Simulations determine how the world responds to Covid-19 pandemic
Often we hear that without social limitations, Covid-19 pandemic will cause X number of deaths in Y country. But have you ever wondered how scientists simulate the evolution of an epidemic? All assumptions are based on elaborated mathematical models. Don’t worry, you won’t see any formula, just the logic behind it. You may think that such predictions are not as relevant as the practical measures taken to prevent the spreading of the disease. Well, you couldn’t be more wrong. Take this example: when researchers at the Imperial College of London predicted that without any social distancing UK might have faced more than 500.000 deaths, the Prime Minister immediately restricted people’s movements.
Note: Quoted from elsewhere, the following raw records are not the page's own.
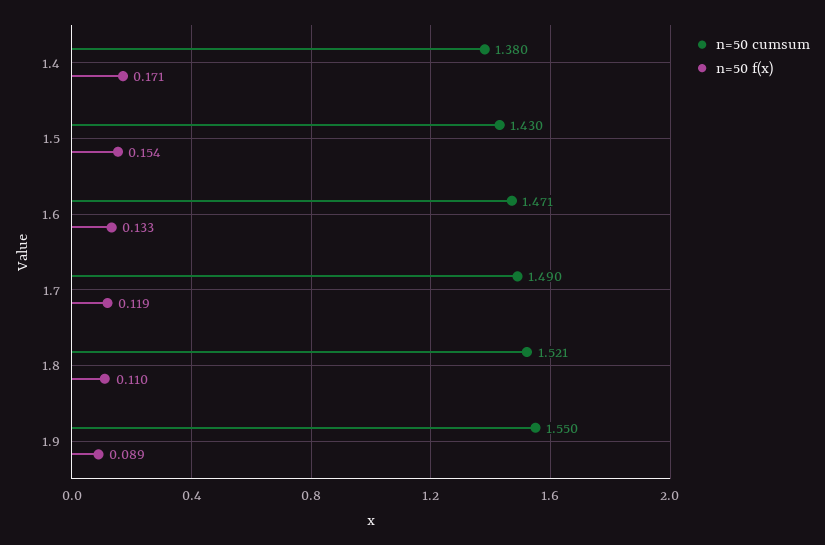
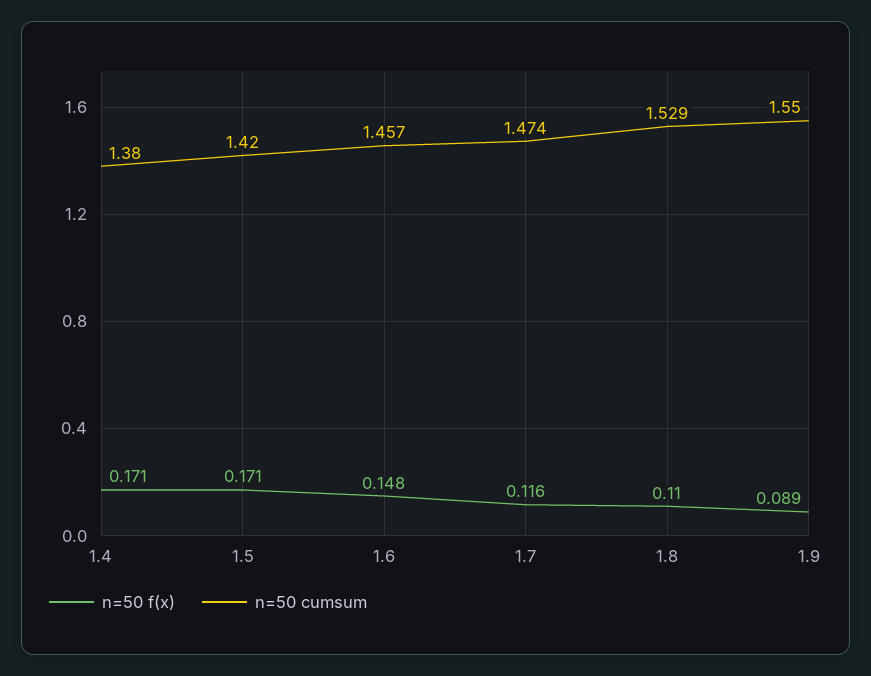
n=50 cumsum, 1.5: 1.43 -> 1.42
n=50 f(x), 1.5: 0.154 -> 0.171
n=50 cumsum, 1.6: 1.471 -> 1.457
n=50 f(x), 1.6: 0.133 -> 0.148
n=50 cumsum, 1.7: 1.49 -> 1.474
n=50 f(x), 1.7: 0.119 -> 0.116
n=50 cumsum, 1.8: 1.521 -> 1.529

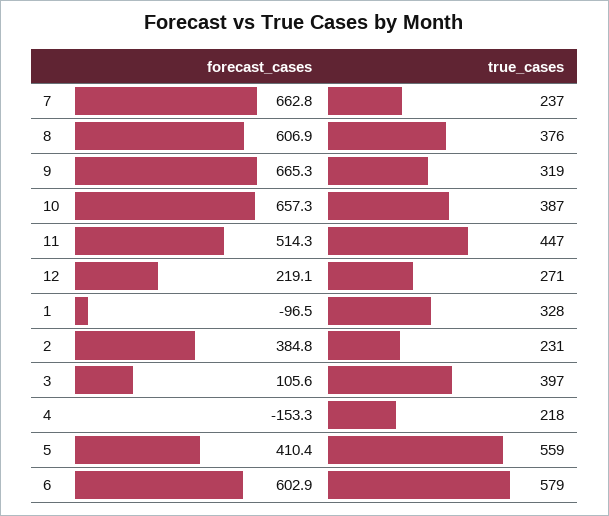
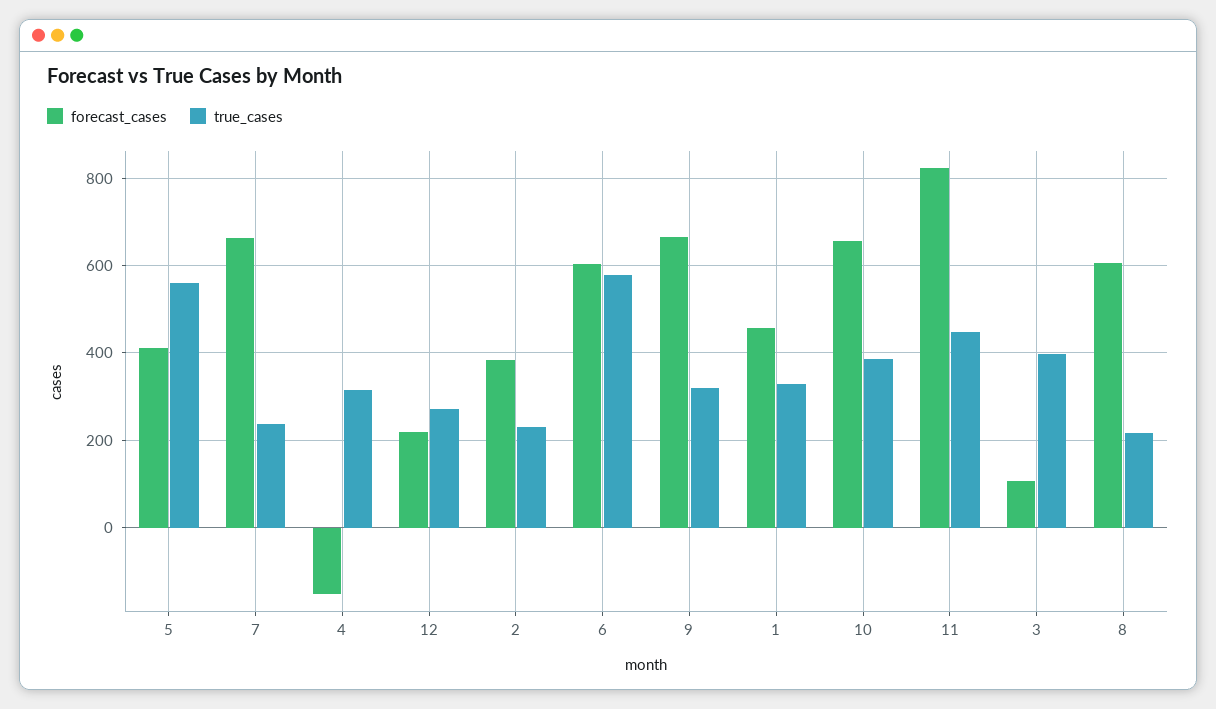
true_cases, 8: 376 -> 220
forecast_cases, 11: 514.3 -> 820
forecast_cases, 1: -96.5 -> 460
true_cases, 4: 218 -> 320

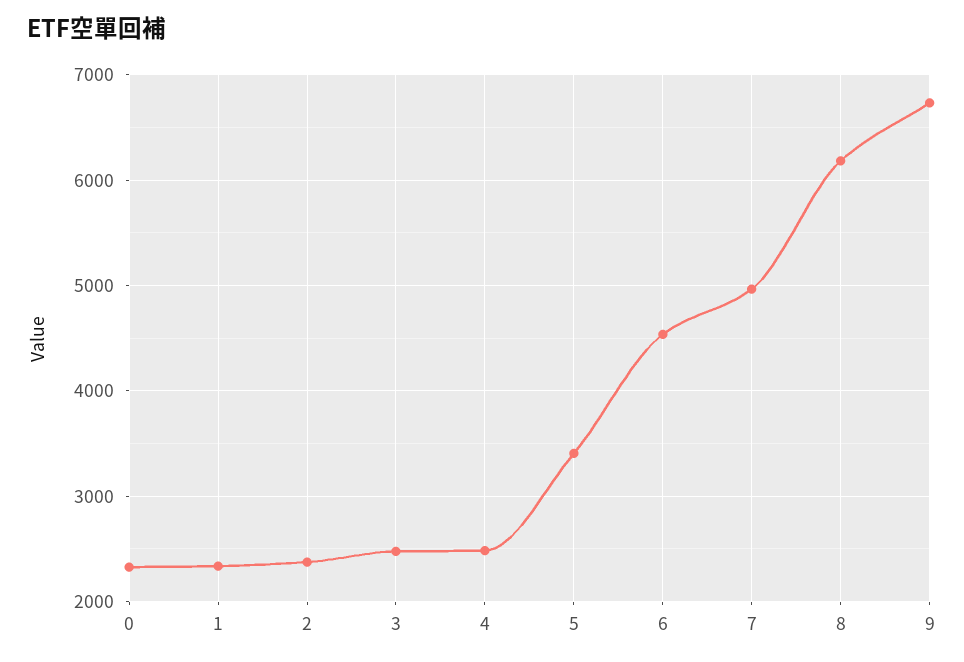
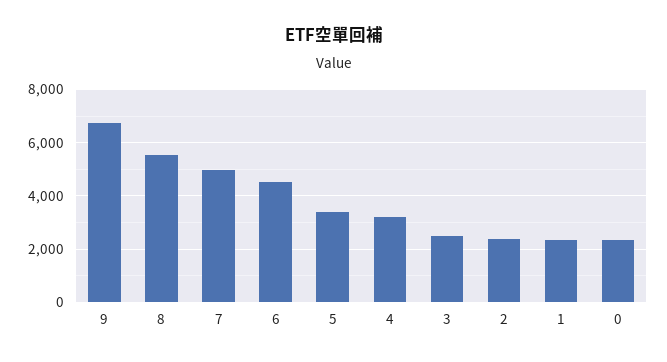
4: 2500 -> 3250
8: 6200 -> 5500

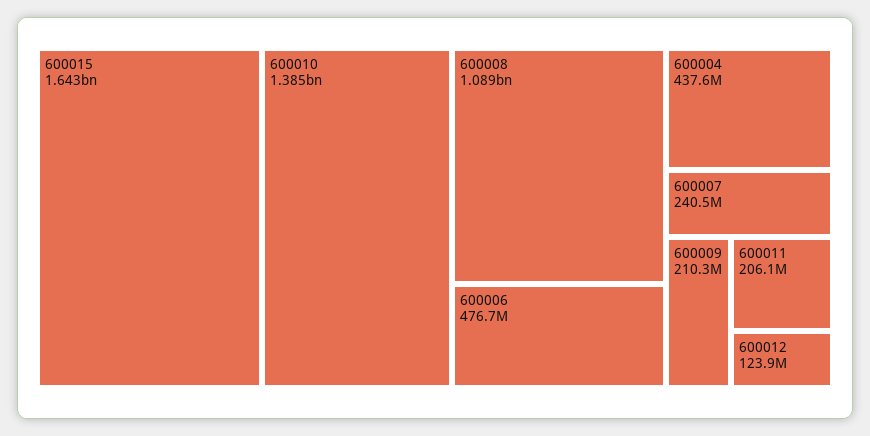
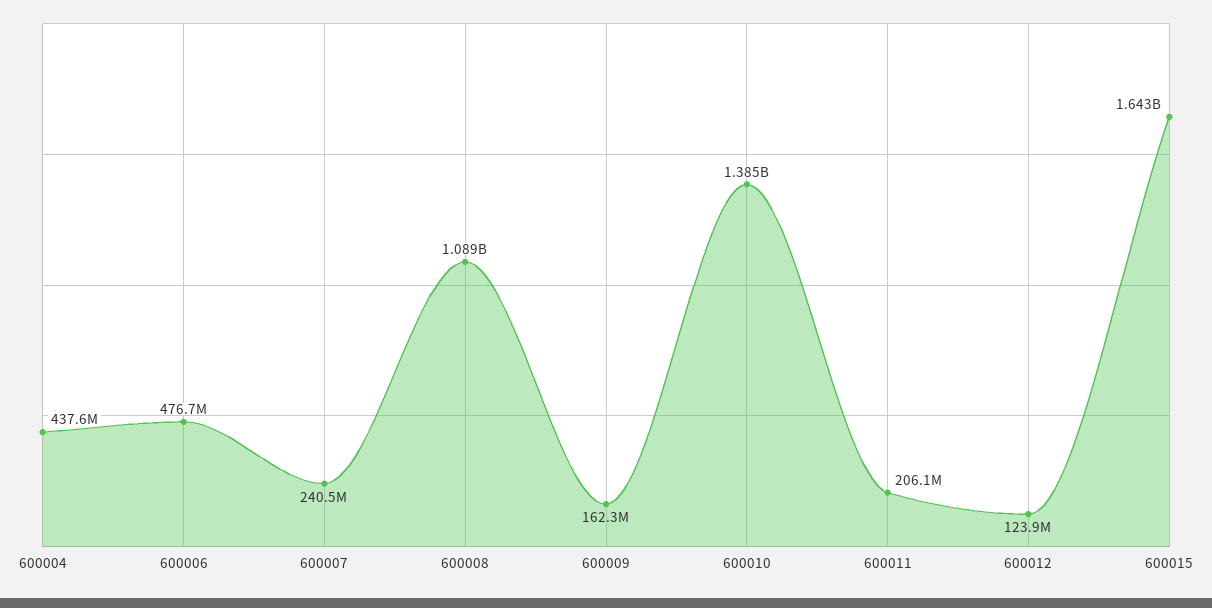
600009: 210300000 -> 162300000

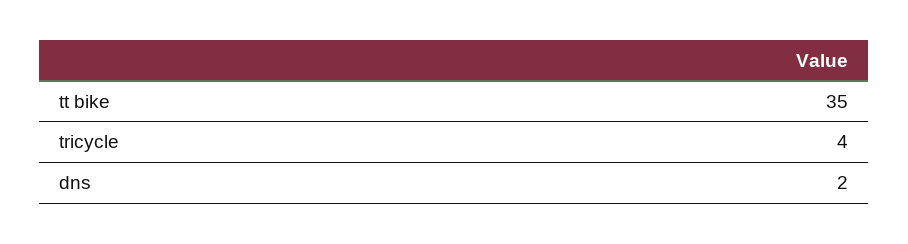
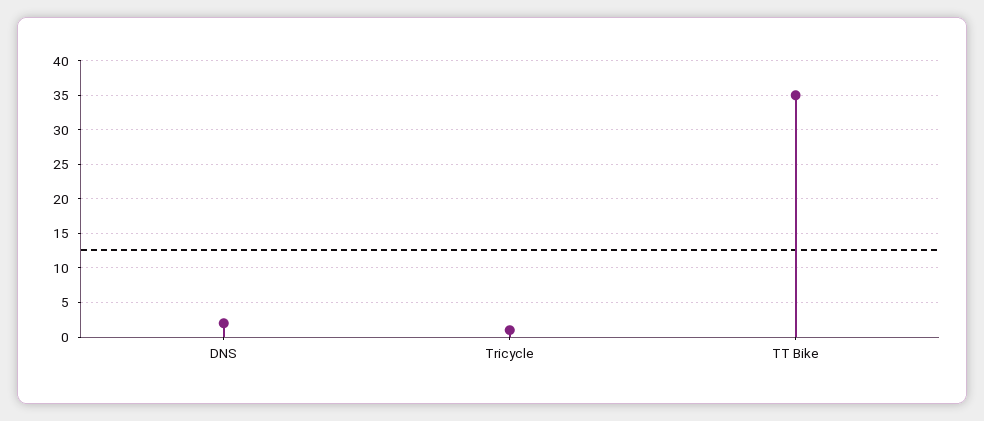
tricycle: 4 -> 1

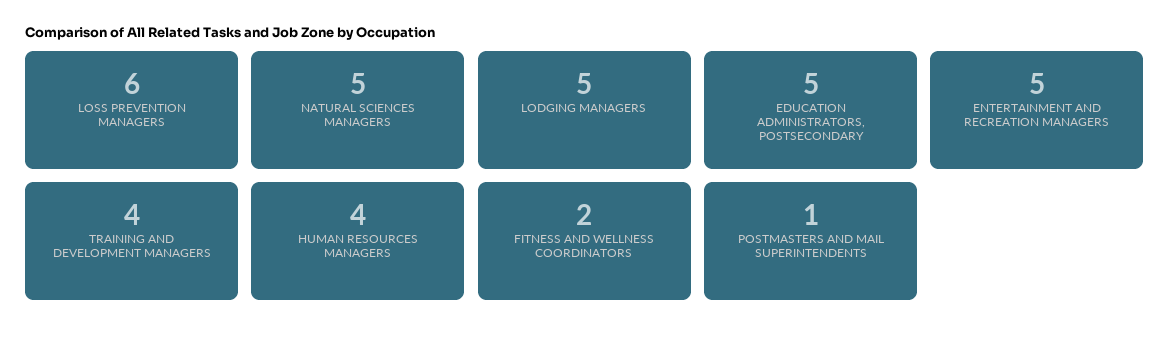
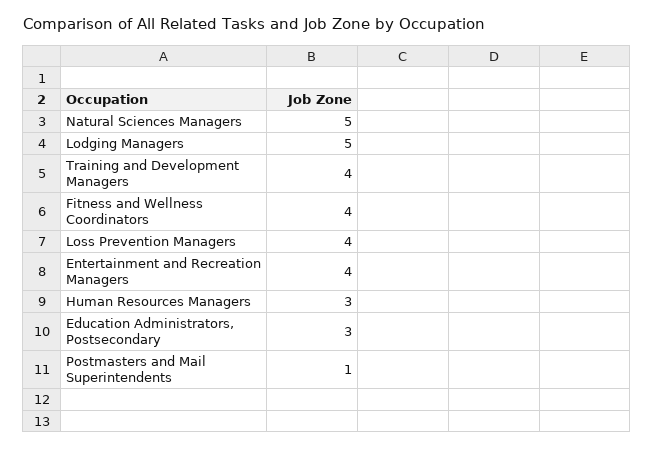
LOSS PREVENTION MANAGERS: 6 -> 4
EDUCATION ADMINISTRATORS, POSTSECONDARY: 5 -> 3
ENTERTAINMENT AND RECREATION MANAGERS: 5 -> 4
HUMAN RESOURCES MANAGERS: 4 -> 3
FITNESS AND WELLNESS COORDINATORS: 2 -> 4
So, even Boris Johnson believes in mathematical models! The same model predicted 2,2 million deaths in the US if no action was taken.
To build such predictions, a lot of data analysis has to be performed, because the simulation needs comprehensive information to be reliable and analysis of different data leads to different mathematical models.
Epidemic prediction simulation
Let’s see the easiest possible simulation model for an epidemic. It is based on the understanding of how people move among three different stages and how quickly. People are either susceptible (S) to the virus, have become infected (I) and then either recover (R) or die. The R group is supposed to be immune, so it can no longer spread the infection. Everyone has the same chance to get infected, and infected people are all contagious at the same level.
The simulation model becomes more complicated when it gets closer to the real world. Several parameters are then considered: age, sex, health condition, employment, number of contacts, and so on. Additional information about the society has to be included: population size and density, commuting, the size of social networks and health-care provision. Thanks to this information, the model can build a virtual city, or region, or country and consider movements and interactions of population groups in space and time.
When drafting such simulation, it is possible to choose between two options: “equation-based” or “agent-based” strategies. The former takes the whole population and then divide it progressively in groups and subgroups of different sizes, to represent the modern society; in the latter each individual follows unique rules. The main difference resides in how many people act in the same way.
Covid-19 spreading simulation
When working on Covid-19, a lot of the information required by the simulation model is lacking or just a rough estimate, especially about death and recovery rates, infectivity and incubation time. To fulfill the lack of input, hundreds of simulations have been run so far, slightly changing one parameter at the time, to consider all possibilities. Both equation-based and agent-based strategies have been tried, with similar results: targeting the US, a model based on the former strategy conceived 2,18 million deaths, on the latter 2,2.
Dynamism of the Covid-19 simulations
Because a simulation model is dynamic, it can be updated according to the novel data collected. For example, researchers at the Imperial College of London changed the percentage of infected people in need of intensive care from 15% to 30%. With only 4000 beds in ICU in the UK, the healthcare system would have been overwhelmed according to the updated model, forcing the government to introduce more restrictive rules.
Another parameter that has been progressively increased is the so-called R0 (R zero), a value that represents the infectivity of the virus. In other words, R0 indicates how many people can be infected by one sick person. Initially the value was set to 2-2,6. Then it was increased to 2,4-3,3, and finally to 3-4,7.
Unknowns of the Covid-19 simulations
One data that researchers can only hypothesize is the number of non-symptomatic infected people. Without this number, it is impossible to estimate accurately the spreading of the disease. Sewage testing could help in this, but the strategy is still under development.
Another open question is how people will react to forced changes in their habits? Chinese researchers observed that citizens of Wuhan and Shanghai had between seven and nine times fewer daily contacts with other people during the social-distancing measures imposed by the authorities. It is still too early to have information about this in Europe and US.
A third question mark is represented by the time. For how long will these restrictive conditions be maintained? Ferguson and colleagues estimate that the current limitations will prevent the immediate overwhelming of the hospital-bed capacity in the US, but a second pandemic wave might be expected later this year. Only a comprehensive testing strategy (like it has been done in South Korea) could prevent this, until a vaccine will become available.